Parrot and Perl6 books

Whiteknight on 2008-09-16T02:19:30

I spent some time today talking to James Vincent and Allison Randal about my proposal to write a Perl 6 book on Wikibooks. Jesse suggested I try adapt the recently open-sourced text of the "Perl 6 and Parrot Essentials" book as a starting point, so I don't need to start from scratch. The book was open-sourced by O'Reilly, and donated to the Perl Foundation. The Perl 6 portions of the book currently reside in the Pugs repository, and the Parrot portions live in the Parrot repo. I had done some updating work on the Parrot part previously, but not nearly enough to make it republishable.

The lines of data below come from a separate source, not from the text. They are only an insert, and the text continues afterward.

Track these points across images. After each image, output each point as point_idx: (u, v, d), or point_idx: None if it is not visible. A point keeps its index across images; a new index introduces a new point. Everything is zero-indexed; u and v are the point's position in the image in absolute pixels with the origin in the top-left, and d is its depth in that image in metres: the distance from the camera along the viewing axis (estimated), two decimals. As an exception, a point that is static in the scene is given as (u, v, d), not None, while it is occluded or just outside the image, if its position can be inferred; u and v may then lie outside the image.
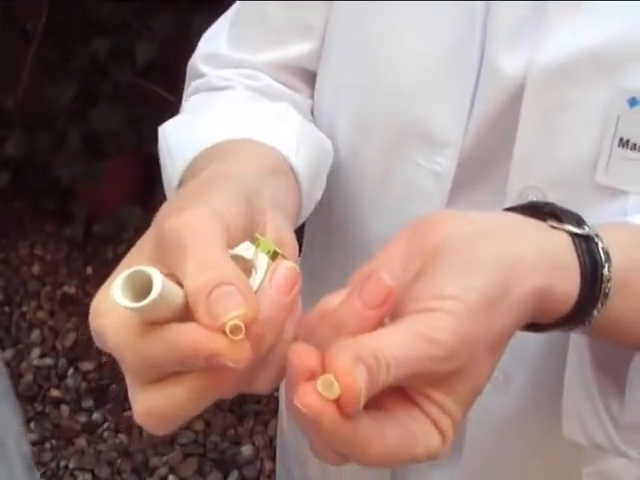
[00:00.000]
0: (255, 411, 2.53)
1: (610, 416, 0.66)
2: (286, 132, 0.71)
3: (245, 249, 0.48)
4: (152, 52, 2.69)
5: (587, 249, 0.53)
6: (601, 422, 0.66)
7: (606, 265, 0.53)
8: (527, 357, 0.75)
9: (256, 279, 0.47)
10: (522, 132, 0.68)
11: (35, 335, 2.69)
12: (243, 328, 0.42)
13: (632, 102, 0.63)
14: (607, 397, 0.65)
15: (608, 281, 0.53)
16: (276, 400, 2.50)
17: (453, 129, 0.71)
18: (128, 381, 0.47)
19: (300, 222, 0.73)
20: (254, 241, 0.49)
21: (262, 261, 0.48)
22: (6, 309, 2.78)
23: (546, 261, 0.51)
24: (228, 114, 0.75)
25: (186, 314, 0.44)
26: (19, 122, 2.77)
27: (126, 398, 2.52)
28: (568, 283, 0.52)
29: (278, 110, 0.77)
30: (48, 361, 2.63)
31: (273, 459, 2.38)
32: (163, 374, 0.45)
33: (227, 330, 0.42)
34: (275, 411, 2.47)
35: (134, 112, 2.83)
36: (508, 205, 0.62)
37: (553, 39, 0.65)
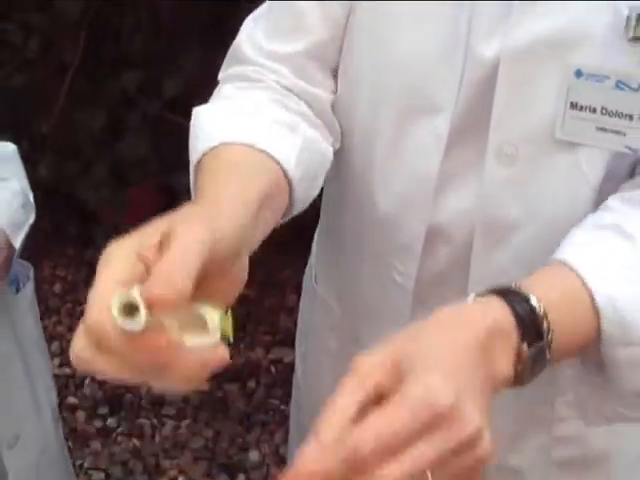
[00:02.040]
0: (262, 422, 2.66)
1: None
2: (291, 145, 0.88)
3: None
4: (179, 86, 2.87)
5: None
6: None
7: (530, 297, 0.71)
8: (509, 278, 0.91)
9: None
10: (498, 100, 0.88)
11: (55, 346, 2.82)
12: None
13: (578, 74, 0.84)
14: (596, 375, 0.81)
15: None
16: (282, 412, 2.63)
17: (448, 98, 0.91)
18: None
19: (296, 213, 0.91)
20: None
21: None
22: (28, 322, 2.92)
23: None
24: (248, 118, 0.90)
25: None
26: (50, 147, 2.94)
27: (140, 406, 2.66)
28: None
29: (290, 121, 0.93)
30: (67, 370, 2.76)
31: (279, 465, 2.51)
32: None
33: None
34: (281, 423, 2.60)
35: (159, 142, 3.01)
36: (489, 158, 0.87)
37: (518, 30, 0.86)
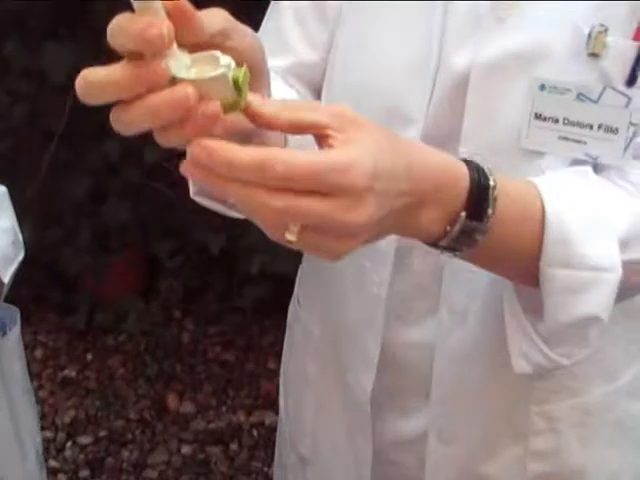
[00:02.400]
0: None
1: (541, 337, 0.86)
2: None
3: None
4: (159, 154, 2.92)
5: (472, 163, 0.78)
6: (536, 345, 0.86)
7: (490, 175, 0.78)
8: (480, 294, 0.97)
9: None
10: (468, 111, 0.93)
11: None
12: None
13: (542, 87, 0.89)
14: (535, 322, 0.86)
15: (493, 179, 0.78)
16: (265, 475, 2.64)
17: (420, 110, 0.96)
18: None
19: None
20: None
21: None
22: (8, 387, 2.92)
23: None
24: None
25: None
26: (33, 214, 2.98)
27: (121, 469, 2.66)
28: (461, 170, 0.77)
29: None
30: (48, 434, 2.76)
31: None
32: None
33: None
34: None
35: (140, 209, 3.07)
36: None
37: (488, 44, 0.91)
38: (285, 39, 1.07)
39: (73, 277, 3.10)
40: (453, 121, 0.94)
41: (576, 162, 0.90)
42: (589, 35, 0.87)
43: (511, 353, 0.88)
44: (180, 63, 0.63)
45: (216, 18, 0.66)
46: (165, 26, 0.60)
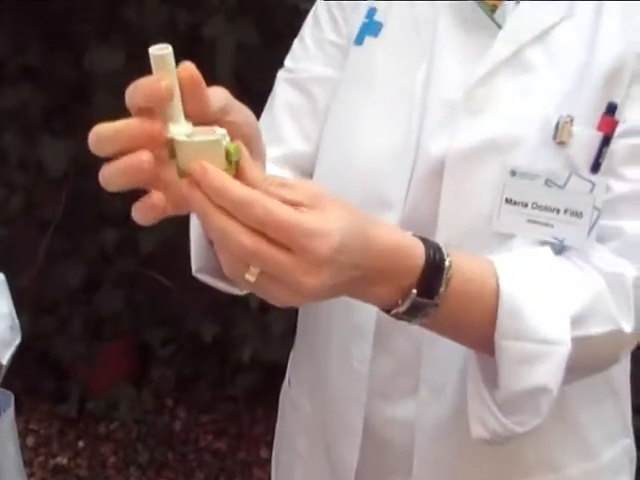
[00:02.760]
0: None
1: (496, 404, 0.90)
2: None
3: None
4: (154, 242, 2.96)
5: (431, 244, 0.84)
6: (492, 412, 0.90)
7: (446, 255, 0.83)
8: (457, 369, 1.00)
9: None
10: (444, 196, 0.99)
11: (27, 500, 2.81)
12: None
13: (512, 173, 0.95)
14: (492, 390, 0.90)
15: (449, 260, 0.83)
16: None
17: (398, 195, 1.01)
18: None
19: None
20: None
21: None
22: (-1, 475, 2.91)
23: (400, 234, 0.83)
24: None
25: None
26: (28, 302, 3.00)
27: None
28: (416, 251, 0.82)
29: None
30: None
31: None
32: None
33: None
34: None
35: (134, 298, 3.11)
36: None
37: (463, 133, 0.98)
38: (279, 131, 1.13)
39: (65, 366, 3.12)
40: (430, 205, 0.99)
41: (544, 244, 0.95)
42: (557, 125, 0.94)
43: (469, 419, 0.92)
44: (181, 129, 0.70)
45: (219, 95, 0.73)
46: (167, 80, 0.68)
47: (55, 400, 3.22)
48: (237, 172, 0.71)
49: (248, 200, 0.69)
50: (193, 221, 0.95)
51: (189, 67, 0.70)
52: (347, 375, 1.08)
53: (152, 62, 0.69)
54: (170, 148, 0.70)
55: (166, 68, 0.69)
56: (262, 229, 0.69)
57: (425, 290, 0.82)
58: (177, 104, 0.70)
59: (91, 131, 0.70)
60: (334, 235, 0.72)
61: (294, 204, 0.72)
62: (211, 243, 0.83)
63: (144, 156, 0.69)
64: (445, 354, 1.00)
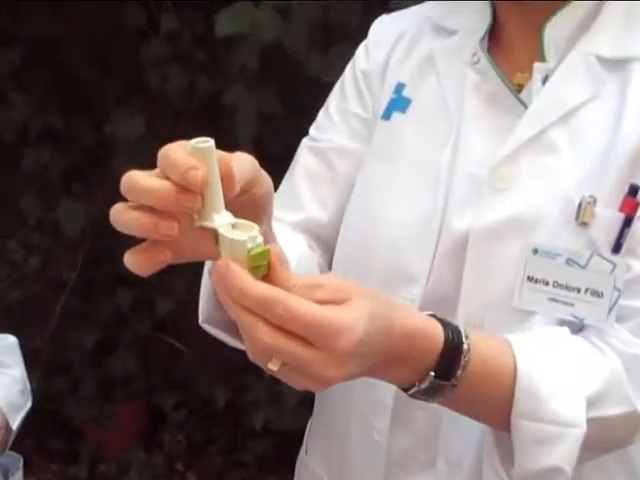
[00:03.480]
0: None
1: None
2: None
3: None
4: (170, 305, 2.97)
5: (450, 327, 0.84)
6: None
7: (464, 338, 0.84)
8: (474, 443, 0.99)
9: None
10: (467, 272, 0.99)
11: None
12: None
13: (535, 251, 0.95)
14: (508, 468, 0.90)
15: (467, 342, 0.84)
16: None
17: (423, 269, 1.02)
18: None
19: None
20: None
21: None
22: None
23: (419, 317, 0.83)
24: None
25: None
26: (42, 363, 3.00)
27: None
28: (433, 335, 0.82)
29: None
30: None
31: None
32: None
33: None
34: None
35: (147, 361, 3.10)
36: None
37: (486, 211, 0.98)
38: (298, 197, 1.14)
39: (77, 427, 3.11)
40: (453, 280, 0.99)
41: (564, 322, 0.94)
42: (579, 205, 0.94)
43: None
44: (223, 219, 0.72)
45: (246, 167, 0.75)
46: (204, 172, 0.69)
47: (66, 461, 3.19)
48: (268, 273, 0.72)
49: (268, 301, 0.69)
50: (205, 272, 0.95)
51: (227, 162, 0.71)
52: (366, 446, 1.07)
53: (192, 154, 0.70)
54: (215, 236, 0.72)
55: (205, 161, 0.70)
56: (284, 326, 0.70)
57: (443, 372, 0.82)
58: (218, 193, 0.71)
59: (127, 175, 0.71)
60: (358, 328, 0.72)
61: (321, 302, 0.72)
62: None
63: (174, 230, 0.70)
64: (463, 429, 0.99)
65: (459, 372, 0.83)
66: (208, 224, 0.72)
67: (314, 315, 0.70)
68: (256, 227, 0.72)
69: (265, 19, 2.24)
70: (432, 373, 0.82)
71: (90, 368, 3.10)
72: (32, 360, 2.95)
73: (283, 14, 2.26)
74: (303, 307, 0.70)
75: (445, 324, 0.84)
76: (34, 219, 2.92)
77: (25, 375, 1.49)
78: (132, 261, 0.72)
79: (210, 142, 0.71)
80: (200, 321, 0.97)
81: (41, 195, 2.93)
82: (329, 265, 1.15)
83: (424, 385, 0.82)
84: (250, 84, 2.45)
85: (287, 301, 0.70)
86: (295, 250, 1.03)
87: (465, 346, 0.83)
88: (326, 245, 1.15)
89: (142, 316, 3.09)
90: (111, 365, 3.09)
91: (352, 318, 0.72)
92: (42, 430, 3.11)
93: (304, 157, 1.17)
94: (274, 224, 0.90)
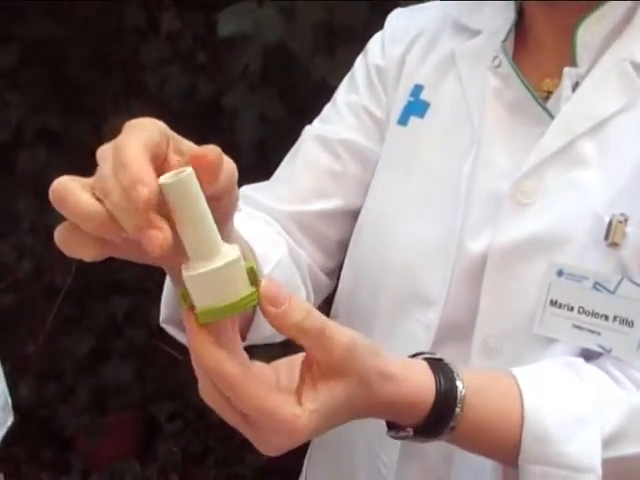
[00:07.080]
0: None
1: None
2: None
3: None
4: (166, 313, 2.91)
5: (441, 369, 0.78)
6: None
7: (458, 379, 0.77)
8: (485, 476, 0.92)
9: None
10: (485, 295, 0.92)
11: None
12: None
13: (559, 273, 0.88)
14: None
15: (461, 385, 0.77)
16: None
17: (440, 291, 0.94)
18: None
19: None
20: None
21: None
22: None
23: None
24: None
25: None
26: (33, 369, 2.95)
27: None
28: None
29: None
30: None
31: None
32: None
33: None
34: None
35: (142, 370, 3.02)
36: (474, 351, 0.91)
37: (507, 228, 0.91)
38: (296, 188, 1.07)
39: (69, 436, 3.03)
40: (470, 304, 0.93)
41: (588, 352, 0.87)
42: (609, 224, 0.86)
43: None
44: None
45: (229, 172, 0.66)
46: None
47: (57, 471, 3.11)
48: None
49: (218, 373, 0.67)
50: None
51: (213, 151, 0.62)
52: (372, 478, 1.01)
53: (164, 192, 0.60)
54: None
55: (181, 196, 0.60)
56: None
57: (433, 430, 0.77)
58: (203, 233, 0.62)
59: (57, 182, 0.63)
60: (303, 429, 0.68)
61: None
62: None
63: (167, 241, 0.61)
64: (475, 462, 0.92)
65: (452, 423, 0.77)
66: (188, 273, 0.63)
67: (260, 402, 0.67)
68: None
69: (268, 19, 2.17)
70: (410, 431, 0.78)
71: (83, 376, 3.02)
72: (24, 367, 2.93)
73: (287, 14, 2.19)
74: (253, 392, 0.67)
75: (437, 373, 0.78)
76: (28, 222, 2.85)
77: (6, 390, 1.41)
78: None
79: (186, 171, 0.59)
80: (161, 321, 0.91)
81: (36, 197, 2.85)
82: (322, 262, 1.08)
83: (412, 432, 0.78)
84: (252, 86, 2.38)
85: (244, 384, 0.67)
86: (272, 256, 0.93)
87: (459, 396, 0.77)
88: (320, 242, 1.08)
89: (137, 324, 3.01)
90: (105, 373, 3.01)
91: (301, 413, 0.68)
92: (33, 439, 3.04)
93: (308, 145, 1.09)
94: (253, 225, 0.87)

The "Perl 6 and Parrot Essentials" book is released under the Artistic 2.0 license, which isn't compatible with the GFDL in use at Wikibooks. It's a shame, but not a killer: I've written dozens of other books from scratch at Wikibooks, and I don't view it as being a daunting task anymore. I think what I will do is eventually write two books: One in the Pugs repo using "Perl 6 Essentials" as a basis, and one on Wikibooks. I'll do it in such a way that newly-written content that I produce will be mirrored in both places as well as I am able. This way, I can reduce the necessary effort AND hopefully produce two high-quality books about Perl 6.

Allison suggested that for the Parrot book, it was far more valuable to the project for me to work on the "Parrot Essentials" book in the Parrot repo. This is fine, because I've already written a lot of content on Parrot at Wikibooks (over 150 pages at my last count), and much of that can be directly adapted for use in the repo because I'm the only author (and only copyright holder) so far. I'll focus on the book in the repo until the Parrot 1.0 release (when Allison would like to have a publishable book ready to coincide) and then start migrating some of my content back to Wikibooks.

In the world of open content, I'm a firm believer that multiplicity is key. If we make two copies of a single book in two places, they will eventually diverge to become two different resources. The more seeds I can plant, the more books will grow from them.